[Source passage]
┌──

Introduction

The SARS-CoV-2 virus (severe acute respiratory syndrome coronavirus-2) is rapidly expanding around the globe [1] and the World Health Organization (WHO) declared COVID-19 (coronavirus disease) outbreak a global pandemic on March 11, 2020 [2]. SARS-CoV-2 virus is mainly transmitted between people through respiratory droplets and contact routes. Infected respiratory droplets enter the human body through the nose and mouth. Conjunctiva is also considered to be a potential entrance point, although clear data proving this are not sufficient. Contact transmission by hands occurs through surfaces on which the virus is deposited. Aerosol transmission of the virus is plausible as well; however, doubtful evidence of this is still lacking. For healthcare workers, attention must be paid to all possible modes of transmission by taking appropriate protective and hygiene measures [3,4,5].

Otolaryngologists and surrounding staff are a high-risk group for COVID-19 infection, since they are particularly exposed to viral transmission directly through mucus and aerosolized particles during clinical examination, surgeries, or other interventions in the head and neck area. Evidence from China, Italy, and Iran and recently from the United Kingdom suggests that otolaryngologists are among the highest risk group of contracting the SARS-CoV-2 virus, especially when their examinations and procedures are performed without using appropriate personal protective equipment (PPE). Unfortunately, many of our ΕΝΤ colleagues worldwide are victims of the pandemic [6,7,8,9,10].

The rapid evolution of the pandemic adds new data on the virus and its action almost daily. Our knowledge has initially derived from anecdotal reports and subjective or empirical assessments, but has gradually evolved and now is based on reliable scientific data. Numerous online scientific publications are coming out, whereas scientific societies publish their recommendations about the otolaryngology practice in the COVID-19 era.

This paper aims to give a brief overview of the current knowledge about the impact of COVID-19 pandemic on otolaryngology using the best available evidence. Special focus is given on how this knowledge has changed or should change our daily medical practice. As our knowledge about the virus is rapidly increased, it is more than likely that these recommendations will be reviewed in the future.

└──

[Exercise]
Continue the introduction above on COVID-19 and otolaryngology, starting right after its final sentence.

[Excerpted data]
┌──

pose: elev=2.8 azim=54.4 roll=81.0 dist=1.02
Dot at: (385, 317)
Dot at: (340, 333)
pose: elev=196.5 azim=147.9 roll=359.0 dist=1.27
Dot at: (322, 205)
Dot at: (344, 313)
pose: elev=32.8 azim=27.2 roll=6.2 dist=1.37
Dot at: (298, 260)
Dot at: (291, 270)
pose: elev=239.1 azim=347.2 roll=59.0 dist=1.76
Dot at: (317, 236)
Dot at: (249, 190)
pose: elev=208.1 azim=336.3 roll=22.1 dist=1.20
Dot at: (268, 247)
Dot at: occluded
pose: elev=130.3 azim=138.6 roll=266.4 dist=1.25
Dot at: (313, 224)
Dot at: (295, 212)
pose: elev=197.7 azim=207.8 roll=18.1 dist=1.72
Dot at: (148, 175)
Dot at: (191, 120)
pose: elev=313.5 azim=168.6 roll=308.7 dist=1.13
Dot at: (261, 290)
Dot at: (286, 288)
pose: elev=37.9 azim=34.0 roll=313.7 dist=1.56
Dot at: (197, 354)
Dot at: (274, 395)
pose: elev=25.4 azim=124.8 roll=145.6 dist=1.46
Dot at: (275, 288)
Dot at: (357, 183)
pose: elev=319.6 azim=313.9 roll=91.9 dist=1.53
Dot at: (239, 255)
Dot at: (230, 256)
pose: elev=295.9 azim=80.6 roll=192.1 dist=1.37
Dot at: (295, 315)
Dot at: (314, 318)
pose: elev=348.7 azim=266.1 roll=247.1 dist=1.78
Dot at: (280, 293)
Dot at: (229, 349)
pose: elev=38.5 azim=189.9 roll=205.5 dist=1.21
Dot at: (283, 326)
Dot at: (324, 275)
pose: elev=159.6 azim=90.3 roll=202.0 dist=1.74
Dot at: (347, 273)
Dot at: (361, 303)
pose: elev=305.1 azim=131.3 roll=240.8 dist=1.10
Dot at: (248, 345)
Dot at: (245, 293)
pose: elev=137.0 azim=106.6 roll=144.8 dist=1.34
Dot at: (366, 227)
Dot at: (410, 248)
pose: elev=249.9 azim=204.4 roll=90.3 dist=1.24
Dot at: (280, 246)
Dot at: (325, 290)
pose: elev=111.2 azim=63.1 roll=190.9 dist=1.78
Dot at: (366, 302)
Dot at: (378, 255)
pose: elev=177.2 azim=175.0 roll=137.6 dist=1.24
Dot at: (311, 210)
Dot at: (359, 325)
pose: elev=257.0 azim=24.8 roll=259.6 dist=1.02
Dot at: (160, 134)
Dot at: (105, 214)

└──

[Result of this task]
Anosmia and COVID-19

Over the last 3 months, there have been increasing reports that anosmia and to a lesser extent dysgeusia are significantly linked to COVID-19 disease. In April 2020, WHO added loss of smell and taste to the official lists of COVID-19 symptoms [11]. In particular, anosmia rates in SARS-COV-2 positive patients vary significantly among studies and are in the order of 30–70%, while in some of the patients anosmia may be the only present symptom [12,13,14,15,16]. For example, new data arrive from a recently conducted European multicenter study in which patients with laboratory-confirmed COVID-19 infection completed olfactory and gustatory questionnaires. The results showed that 85.6% and 88.0% of patients reported olfactory and gustatory dysfunctions, respectively. Olfactory dysfunction (OD) appeared before the other symptoms in 11.8% of cases, whereas the early olfactory recovery rate was 44.0% [17]. In addition, results from the first 237 entries of the COVID-19 Anosmia Reporting Tool for Clinicians, developed by the American Academy of Otolaryngology-Head and Neck Surgery, revealed that anosmia was noted in 73% of patients prior to COVID-19 diagnosis and was the initial symptom in 26.6% [18]. There is a very high heteterogeneity among studies, with proportions ranging from 5 to 98% [16]. Differences in clinical work-up, specific regional patient characteristics or viral strains might be possible explanations for these rate variations [15]. The COVID-19-related anosmia is reported to be different from the well-known post-viral loss of smell, which follows rhinitis or other upper respiratory tract infections. Interestingly, most patients report a sudden and almost complete loss of smell i.e. anosmia, which is rarely accompanied by other nasal symptoms, such as nasal obstruction, secretions, or rhinorrhea [19].

Impact on otolaryngology practice

Anosmia (and dysgeusia) in the absence of other diseases of the upper respiratory tract (e.g. allergic rhinitis, acute and chronic rhinosinusitis) should raise the suspicion of COVID-19 infection. This should lead medical and paramedical staff to take the necessary measures for personal protection and warrant consideration for testing and self-isolation of these patients [12,13,14, 17, 20, 21]. Regarding changes on the therapy of anosmia during the pandemic see below at the “Medical treatment with steroid” section.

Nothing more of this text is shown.